(Source records)
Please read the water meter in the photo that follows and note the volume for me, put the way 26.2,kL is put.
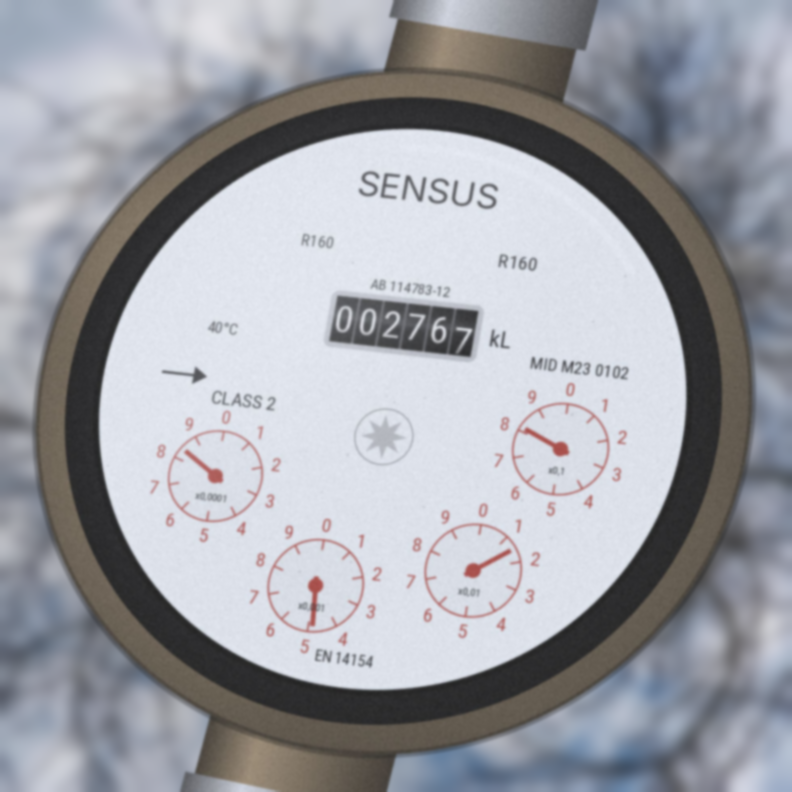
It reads 2766.8148,kL
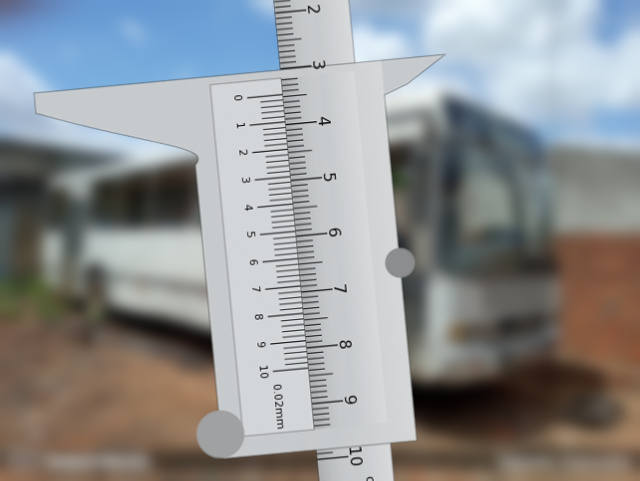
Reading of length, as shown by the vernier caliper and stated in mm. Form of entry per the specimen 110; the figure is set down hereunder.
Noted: 34.6
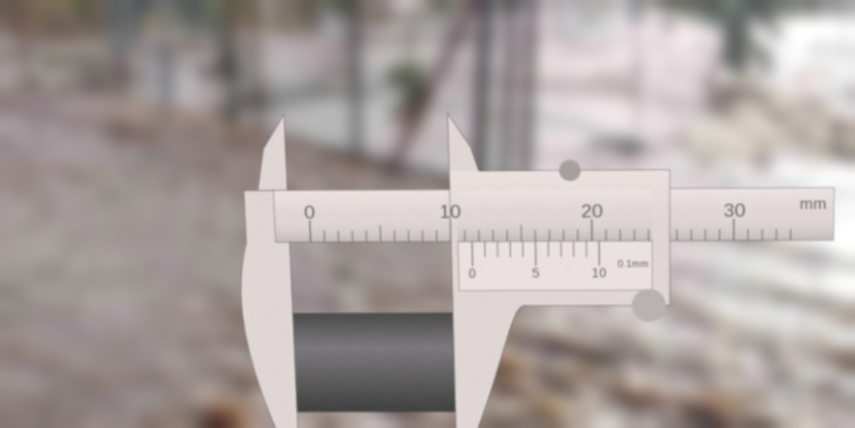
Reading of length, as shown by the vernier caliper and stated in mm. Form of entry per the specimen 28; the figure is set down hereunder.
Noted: 11.5
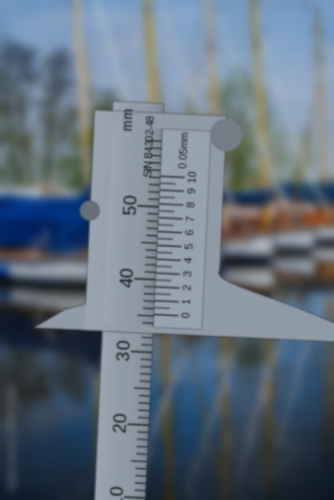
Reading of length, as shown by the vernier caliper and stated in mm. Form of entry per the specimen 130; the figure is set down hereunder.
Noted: 35.2
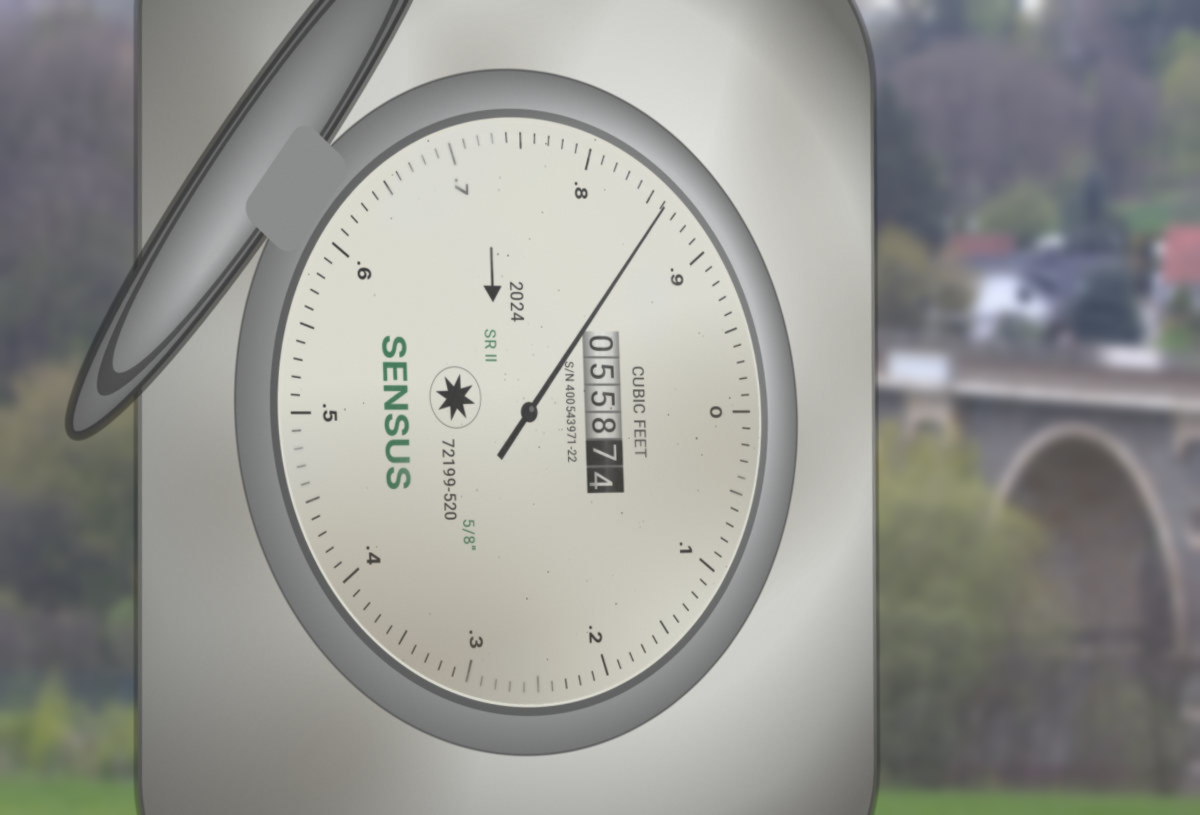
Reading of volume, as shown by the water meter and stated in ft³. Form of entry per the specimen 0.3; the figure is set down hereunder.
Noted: 55873.86
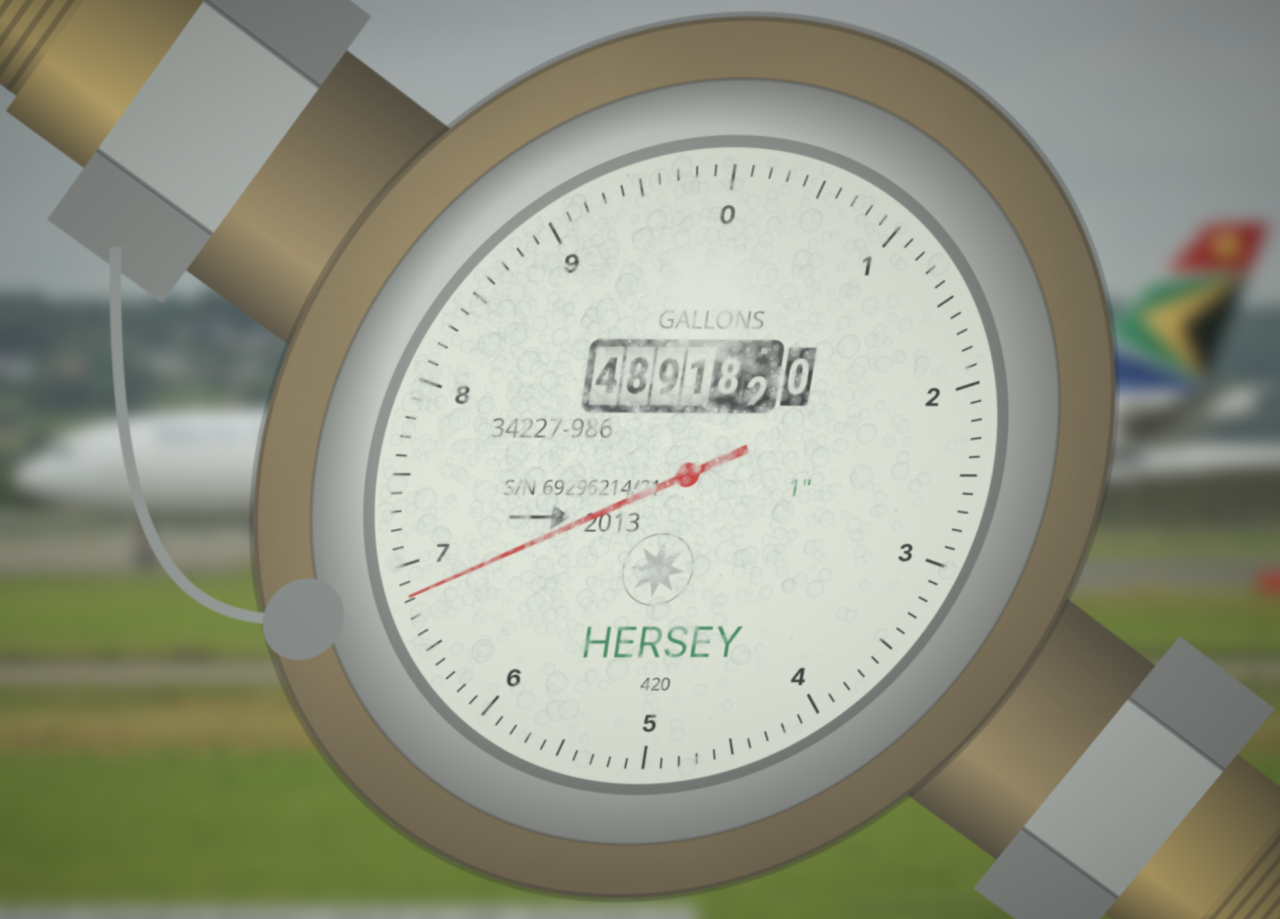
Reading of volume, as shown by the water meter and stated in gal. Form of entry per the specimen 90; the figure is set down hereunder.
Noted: 4891816.8
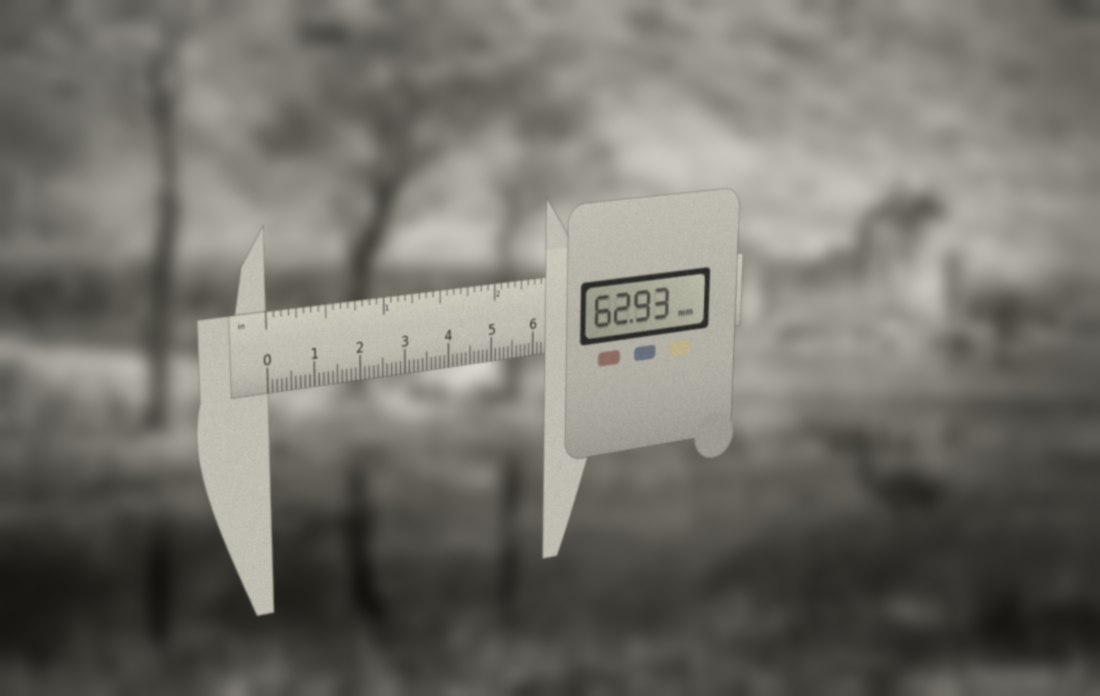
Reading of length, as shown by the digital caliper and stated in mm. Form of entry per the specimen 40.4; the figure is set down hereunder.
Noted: 62.93
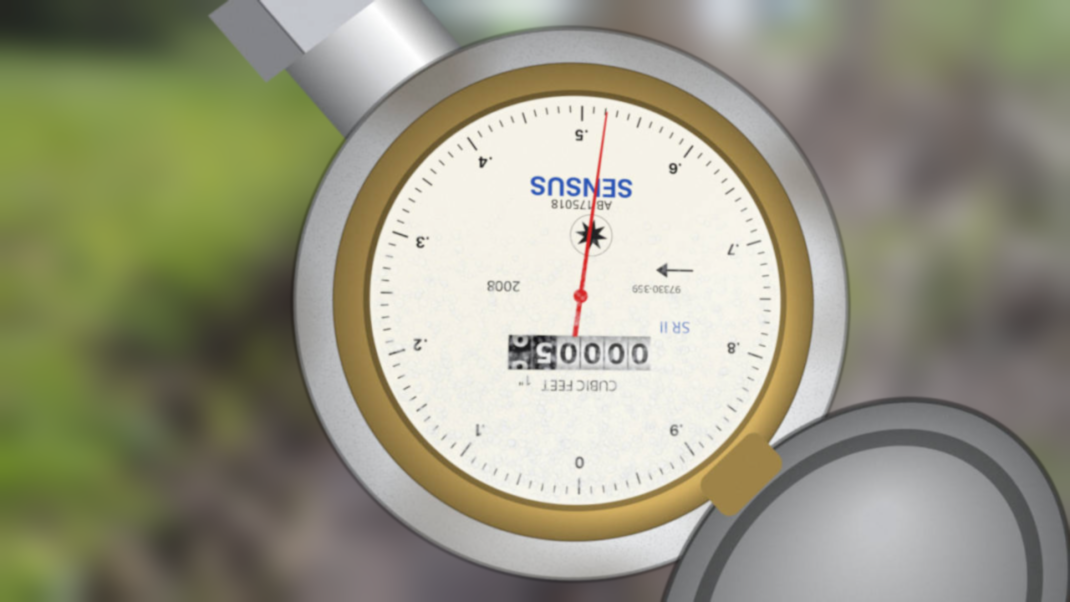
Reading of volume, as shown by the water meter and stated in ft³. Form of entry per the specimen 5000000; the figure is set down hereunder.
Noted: 58.52
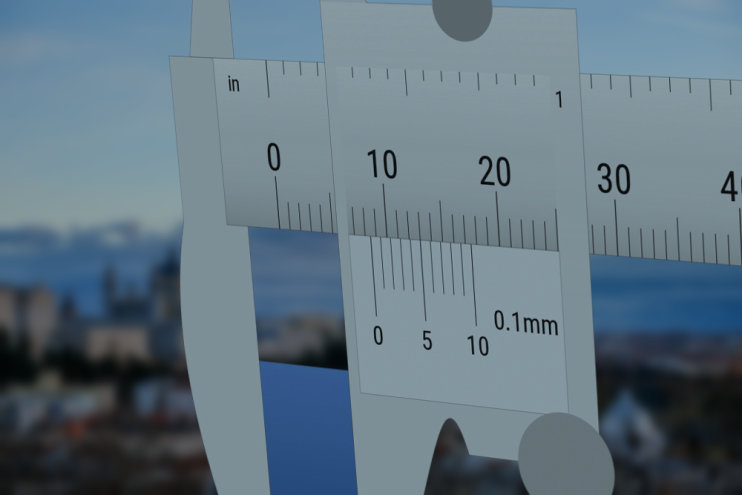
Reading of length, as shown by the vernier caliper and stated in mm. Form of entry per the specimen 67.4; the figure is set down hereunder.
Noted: 8.5
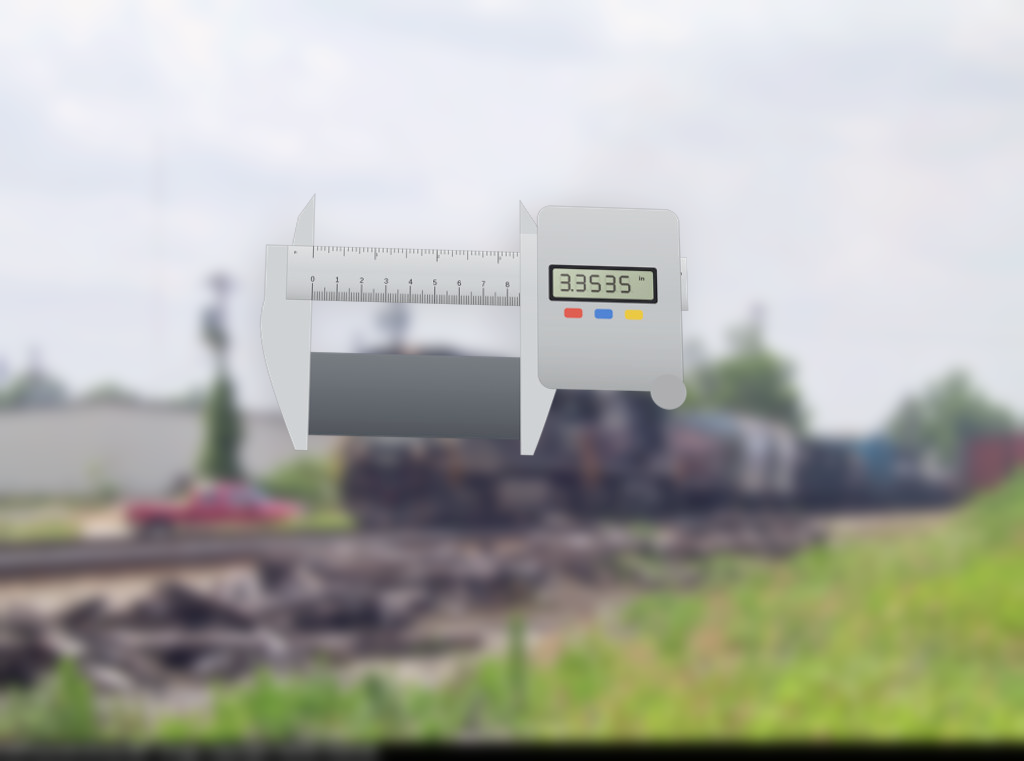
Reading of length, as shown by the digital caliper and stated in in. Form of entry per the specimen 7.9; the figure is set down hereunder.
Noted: 3.3535
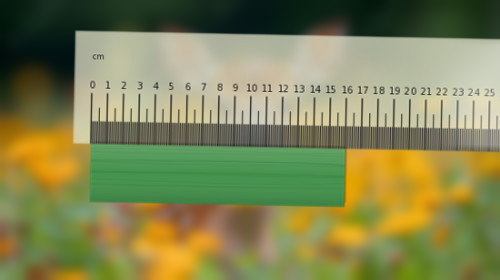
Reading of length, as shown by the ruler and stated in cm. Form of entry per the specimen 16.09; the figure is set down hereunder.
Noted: 16
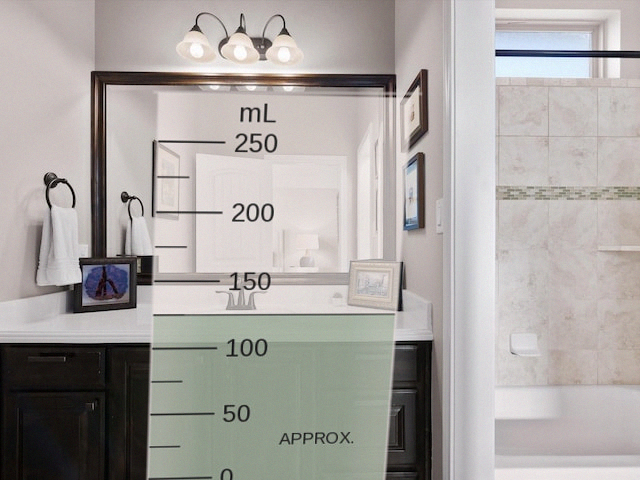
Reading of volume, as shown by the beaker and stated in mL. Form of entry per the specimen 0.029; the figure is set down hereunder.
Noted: 125
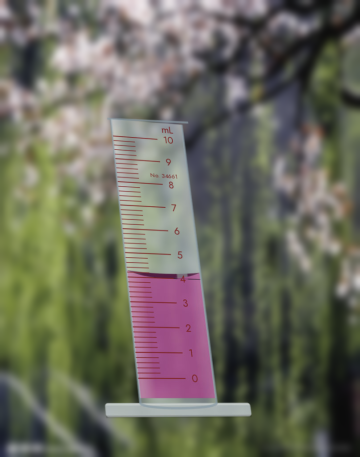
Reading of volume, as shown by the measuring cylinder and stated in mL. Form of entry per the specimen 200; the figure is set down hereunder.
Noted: 4
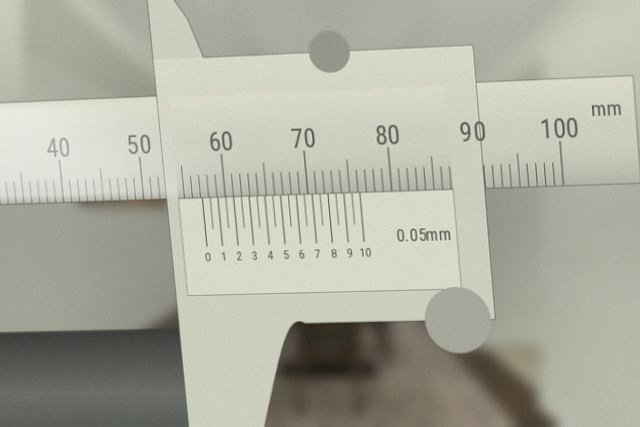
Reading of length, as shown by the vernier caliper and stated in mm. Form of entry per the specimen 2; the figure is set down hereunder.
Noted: 57.2
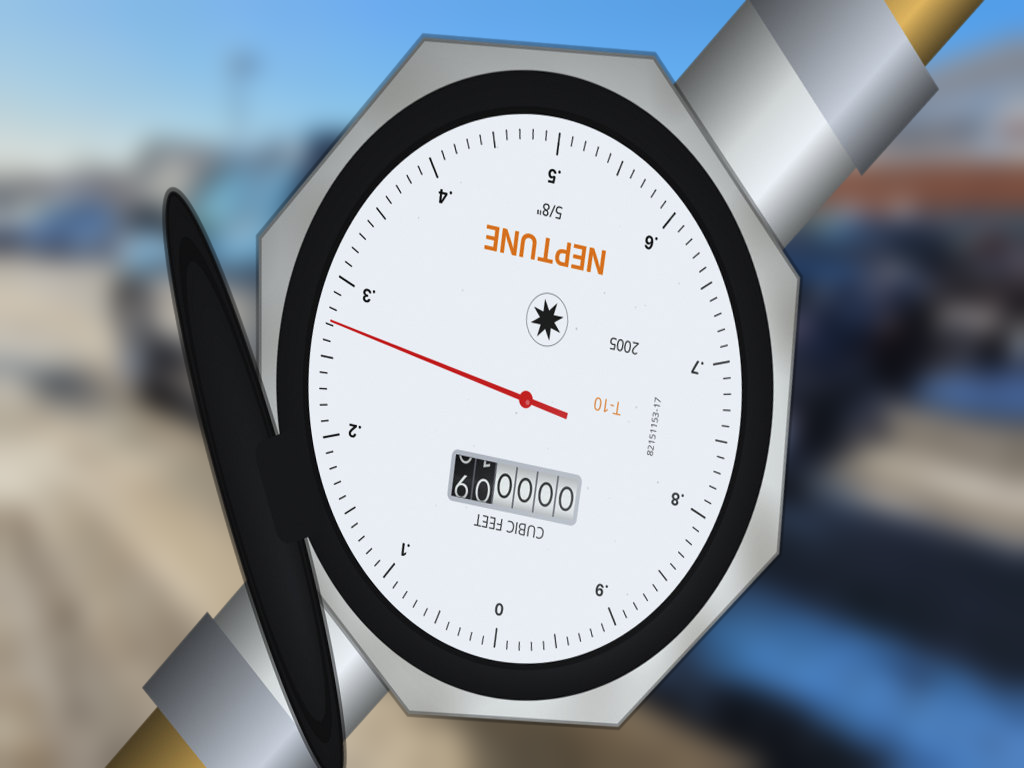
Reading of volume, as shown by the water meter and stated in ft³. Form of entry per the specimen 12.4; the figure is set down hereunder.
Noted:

_Exercise goal_. Rewrite all of the items above as a numbered list, dropping any blank lines. Leave the pictures out of your answer.

_Answer area_.
1. Please read the water meter in the photo that follows and note the volume for me, put the way 26.2,kL is put.
2. It reads 2766.8148,kL
3. Reading of length, as shown by the vernier caliper and stated in mm. Form of entry per the specimen 110; the figure is set down hereunder.
4. Noted: 34.6
5. Reading of length, as shown by the vernier caliper and stated in mm. Form of entry per the specimen 28; the figure is set down hereunder.
6. Noted: 11.5
7. Reading of length, as shown by the vernier caliper and stated in mm. Form of entry per the specimen 130; the figure is set down hereunder.
8. Noted: 35.2
9. Reading of volume, as shown by the water meter and stated in ft³. Form of entry per the specimen 0.3; the figure is set down hereunder.
10. Noted: 55873.86
11. Reading of volume, as shown by the water meter and stated in gal. Form of entry per the specimen 90; the figure is set down hereunder.
12. Noted: 4891816.8
13. Reading of length, as shown by the digital caliper and stated in mm. Form of entry per the specimen 40.4; the figure is set down hereunder.
14. Noted: 62.93
15. Reading of volume, as shown by the water meter and stated in ft³. Form of entry per the specimen 5000000; the figure is set down hereunder.
16. Noted: 58.52
17. Reading of length, as shown by the vernier caliper and stated in mm. Form of entry per the specimen 67.4; the figure is set down hereunder.
18. Noted: 8.5
19. Reading of length, as shown by the digital caliper and stated in in. Form of entry per the specimen 7.9; the figure is set down hereunder.
20. Noted: 3.3535
21. Reading of length, as shown by the ruler and stated in cm. Form of entry per the specimen 16.09; the figure is set down hereunder.
22. Noted: 16
23. Reading of volume, as shown by the beaker and stated in mL. Form of entry per the specimen 0.029; the figure is set down hereunder.
24. Noted: 125
25. Reading of volume, as shown by the measuring cylinder and stated in mL. Form of entry per the specimen 200; the figure is set down hereunder.
26. Noted: 4
27. Reading of length, as shown by the vernier caliper and stated in mm. Form of entry per the specimen 2; the figure is set down hereunder.
28. Noted: 57.2
29. Reading of volume, as shown by the water meter and stated in ft³. Form of entry per the specimen 12.4; the figure is set down hereunder.
30. Noted:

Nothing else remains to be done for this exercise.